BBC Radio 4's Inside Money lets listeners explore the financial issues that matter to them.
Each week, presenter Lesley Curwen will offer her low-down on making the programme.
Crunching numbers can be a difficult job, but it is something we do from time to time on Inside Money, to work out whether a financial product is doing its job properly.
But how the devil do you work out whether you would be right to sign up for a 25-year fixed-rate mortgage?
Few of us can predict what our financial or family situation may be across a whole decade
Frankly, you would have to have second sight, a crystal ball - and a fly stuck to the wall of the Bank of England's MPC room, with recording equipment strapped to its torso.
How can anyone even begin to guess what the UK's pattern of interest rates will look like over more than two decades?
The last Inside Money in this summer's series is all about long-term mortgages, following Gordon Brown's call in July for the need to improve the way the mortgage market works.
It has widely been seen as a move to encourage more stability in a UK housing market which has been vulnerable to a cycle of booms and busts.
The new Chancellor Alistair Darling is consulting on how to overcome "barriers" preventing lenders from offering "more affordable" long-term mortgages.
But would our listener Stephen Hunt, who is an insolvency practitioner, be able to pin down exactly what those barriers were?
Michael Coogan was surprised by Chancellor Alistair Darling's stance
The biggest problem, according to the lenders themselves, is that most consumers just do not want to commit themselves for such a long period.
It is not really about price; it is not always much more expensive to opt for a 25 year fix, rather than a 2 year fix.
But there can be substantial penalties to pay (often for the first ten years) if you decide to move lenders or pay the mortgage off.
Few of us can predict what our financial or family situation may be across a whole decade.

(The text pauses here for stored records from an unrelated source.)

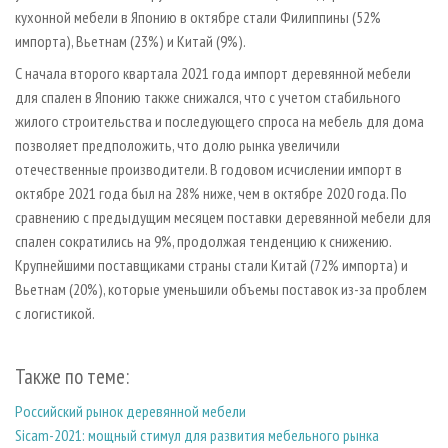
кухонной мебели в Японию в октябре стали Филиппины (52%
импорта), Вьетнам (23%) и Китай (9%).
С начала второго квартала 2021 года импорт деревянной мебели
для спален в Японию также снижался, что с учетом стабильного
жилого строительства и последующего спроса на мебель для дома
позволяет предположить, что долю рынка увеличили
отечественные производители. В годовом исчислении импорт в
октябре 2021 года был на 28% ниже, чем в октябре 2020 года. По
сравнению с предыдущим месяцем поставки деревянной мебели для
спален сократились на 9%, продолжая тенденцию к снижению.
Крупнейшими поставщиками страны стали Китай (72% импорта) и
Вьетнам (20%), которые уменьшили объемы поставок из-за проблем
с логистикой.
Также по теме:
Российский рынок деревянной мебели
Sicam-2021: мощный стимул для развития мебельного рынка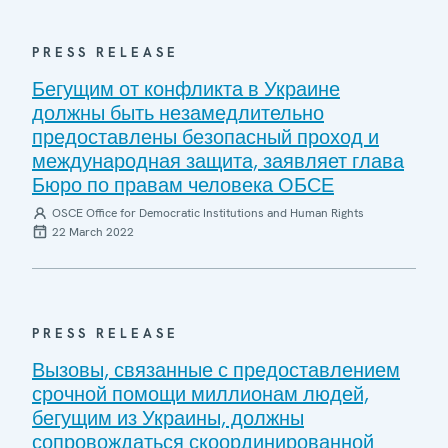
PRESS RELEASE
Бегущим от конфликта в Украине
должны быть незамедлительно
предоставлены безопасный проход и
международная защита, заявляет глава
Бюро по правам человека ОБСЕ
OSCE Office for Democratic Institutions and Human Rights
22 March 2022
PRESS RELEASE
Вызовы, связанные с предоставлением
срочной помощи миллионам людей,
бегущим из Украины, должны
сопровождаться скоординированной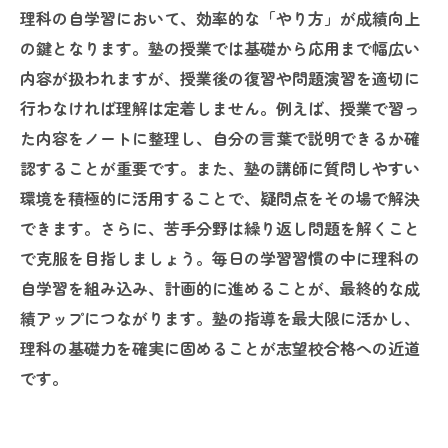
理科の自学習において、効率的な「やり方」が成績向上
の鍵となります。塾の授業では基礎から応用まで幅広い
内容が扱われますが、授業後の復習や問題演習を適切に
行わなければ理解は定着しません。例えば、授業で習っ
た内容をノートに整理し、自分の言葉で説明できるか確
認することが重要です。また、塾の講師に質問しやすい
環境を積極的に活用することで、疑問点をその場で解決
できます。さらに、苦手分野は繰り返し問題を解くこと
で克服を目指しましょう。毎日の学習習慣の中に理科の
自学習を組み込み、計画的に進めることが、最終的な成
績アップにつながります。塾の指導を最大限に活かし、
理科の基礎力を確実に固めることが志望校合格への近道
です。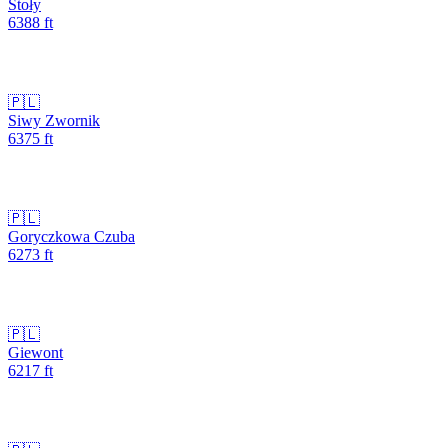
Stoły
6388
ft
🇵🇱
Siwy Zwornik
6375
ft
🇵🇱
Goryczkowa Czuba
6273
ft
🇵🇱
Giewont
6217
ft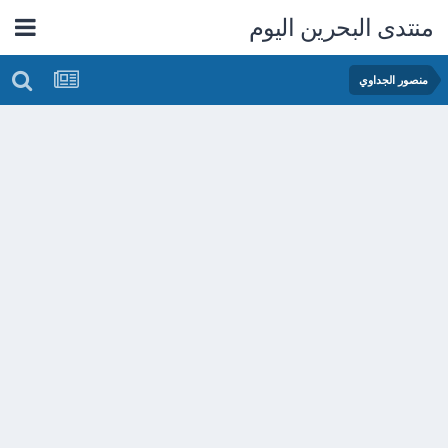
منتدى البحرين اليوم
منصور الجداوي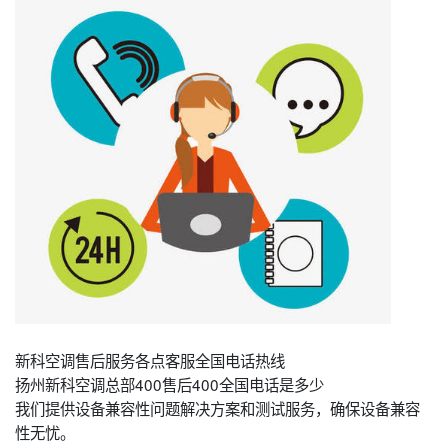
新科空调售后服务各点客服全国电话热线
扬州新科空调总部400售后400全国电话是多少
我们提供设备兼容性问题解决方案和测试服务，确保设备兼容
性无忧。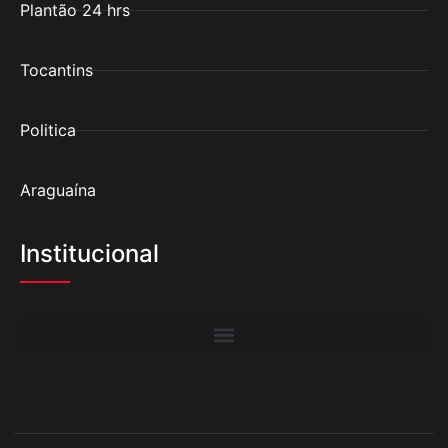
Plantão 24 hrs
Tocantins
Politica
Araguaína
Institucional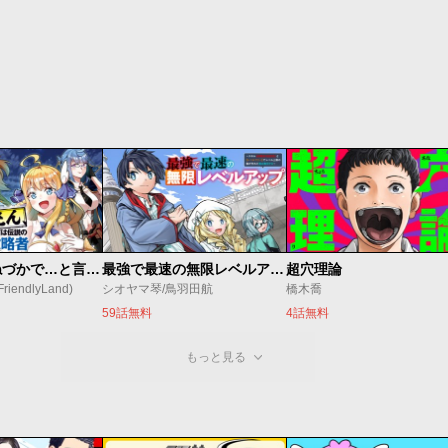
昔取ったきねづかで…と言いながら無双する定食屋のおっさん、実は伝説のダンジョン攻略者
最強で最速の無限レベルアップ ～スキル【経験値１０００倍】と【レベルフリー】でレベル上限の枷が外れた俺は無双する～
超穴理論
endlyLand)
シオヤマ琴/鳥羽田航
橋木喬
59話無料
4話無料
もっと見る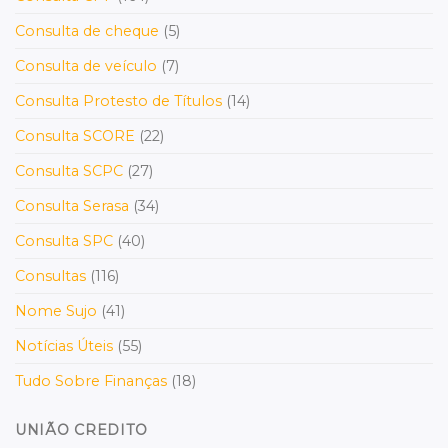
Consulta de cheque
(5)
Consulta de veículo
(7)
Consulta Protesto de Títulos
(14)
Consulta SCORE
(22)
Consulta SCPC
(27)
Consulta Serasa
(34)
Consulta SPC
(40)
Consultas
(116)
Nome Sujo
(41)
Notícias Úteis
(55)
Tudo Sobre Finanças
(18)
UNIÃO CREDITO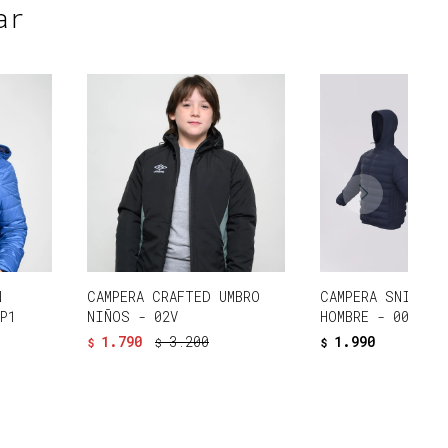
ar
N
CAMPERA CRAFTED UMBRO
CAMPERA SNIP UM
0P1
NIÑOS - 02V
HOMBRE - 001
1.790
3.200
1.990
$
$
$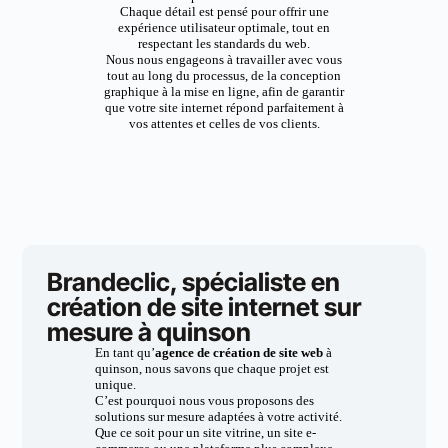
Chaque détail est pensé pour offrir une
expérience utilisateur optimale, tout en
respectant les standards du web.
Nous nous engageons à travailler avec vous
tout au long du processus, de la conception
graphique à la mise en ligne, afin de garantir
que votre site internet répond parfaitement à
vos attentes et celles de vos clients.
Brandeclic, spécialiste en
création de site internet sur
mesure à quinson
En tant qu’
agence de création de site web
à
quinson, nous savons que chaque projet est
unique.
C’est pourquoi nous vous proposons des
solutions sur mesure adaptées à votre activité.
Que ce soit pour un site vitrine, un site e-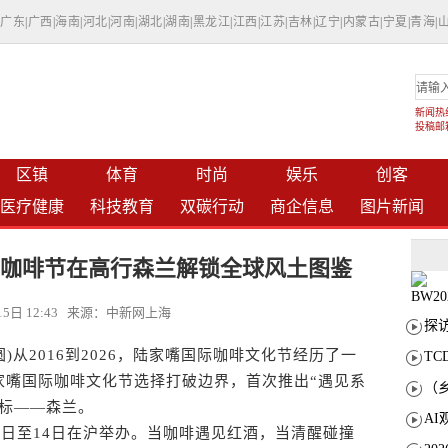
|
广东
|
广西
|
海南
|
河北
|
河南
|
湖北
|
湖南
|
黑龙江
|
江西
|
江苏
|
吉林
|
辽宁
|
内蒙古
|
宁夏
|
青海
|
新闻热线：
投稿邮箱：
区镇
体育
时尚
娱乐
创客
医疗健康
科技教育
双碳行动
商企信息
图片新闻
嘴咖啡节在高行森兰解锁全球风土图鉴
月15日 12:43 来源：中新网上海
从2016到2026，陆家嘴国际咖啡文化节经历了一
T
家嘴国际咖啡文化节选择打破边界，首次推出“遇见系
坐标——森兰。
日至14日在沪举办。当咖啡遇见红酒，当清醒碰撞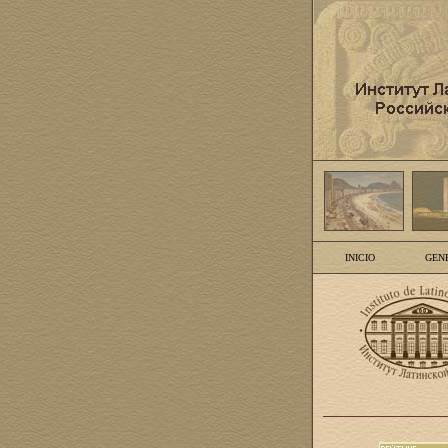
INICIO
GEN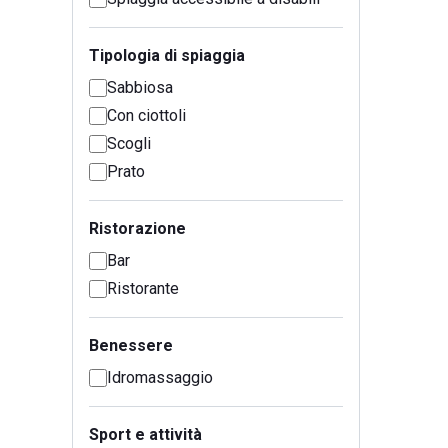
Tipologia di spiaggia
Sabbiosa
Con ciottoli
Scogli
Prato
Ristorazione
Bar
Ristorante
Benessere
Idromassaggio
Sport e attività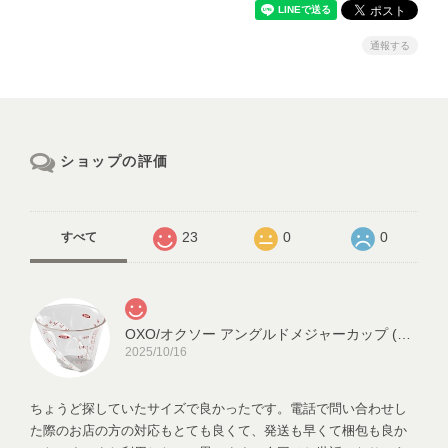
通報する
ショップの評価
23
0
0
すべて
OXO/オクソー アングルドメジャーカップ (ミニ) 60ml
2025/10/16
ちょうど探していたサイズで良かったです。電話で問い合わせし
た際のお店の方の対応もとても良くて、発送も早くて梱包も良か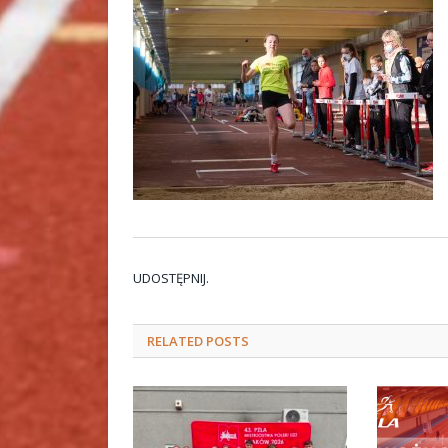
UDOSTĘPNIJ.
RELATED
POSTS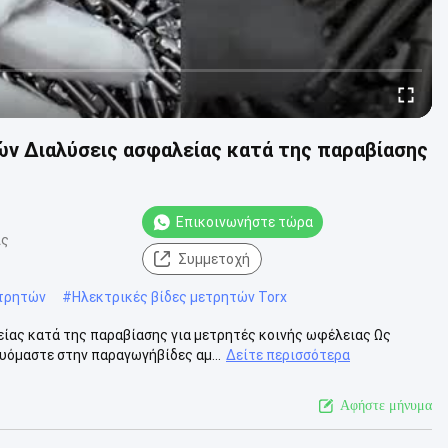
ν ∆ιαλύσεις ασφαλείας κατά της παραβίασης
Επικοινωνήστε τώρα
ις
Συμμετοχή
ετρητών
#
Ηλεκτρικές βίδες μετρητών Torx
ίας κατά της παραβίασης για μετρητές κοινής ωφέλειας Ως
όμαστε στην παραγωγήβίδες αμ...
Δείτε περισσότερα
Αφήστε μήνυμα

Of course, the lenders who have recently launched 25-year fixed rate mortgages would argue that you save the fees and costs of re-mortgaging if you stay with one product all that time.
On the other hand, no-one knows what will happen to fees in future years, or whether new, cheaper and better long-term mortgage products will be launched in what everyone agrees is a dynamic and competitive market.
So why is the government so keen to push this agenda at this particular moment?
Could it be that the government is becoming nervous about the looming problem of so-called 'rate shock'?
Michael Coogan from the Council of Mortgage Lenders told our listener Stephen that he was very surprised to see Alistair Darling taking up the cudgels for 25 year fixed-rate mortgages.
Could it be that the government is becoming nervous about the looming problem of so-called "rate shock" and sees this as a possible solution?
Stephen is one of many people who have already suffered from "rate shock".
When his two year fixed rate deal recently came to an end his mortgage payments rose by a fifth.
According to the CML, more than two million people are about to experience a similar jump.
In theory, having a very long term fixed-rate would remove that kind of short-term pain, which may potentially have a severe effect on individuals and on the economy as a whole.
In the end, is our listener convinced that 25-year fixed rates are desirable?
I am not letting on: you will have to listen to the programme.
But do let us know what you think, via our "Have Your Say" forum.
That is the last of my jottings for this series.
Thanks for reading this, and listening to Inside Money, and see you next summer.
BBC Radio 4's Inside Money: A quick fix? was broadcast on Monday 20 August at 1502 BST.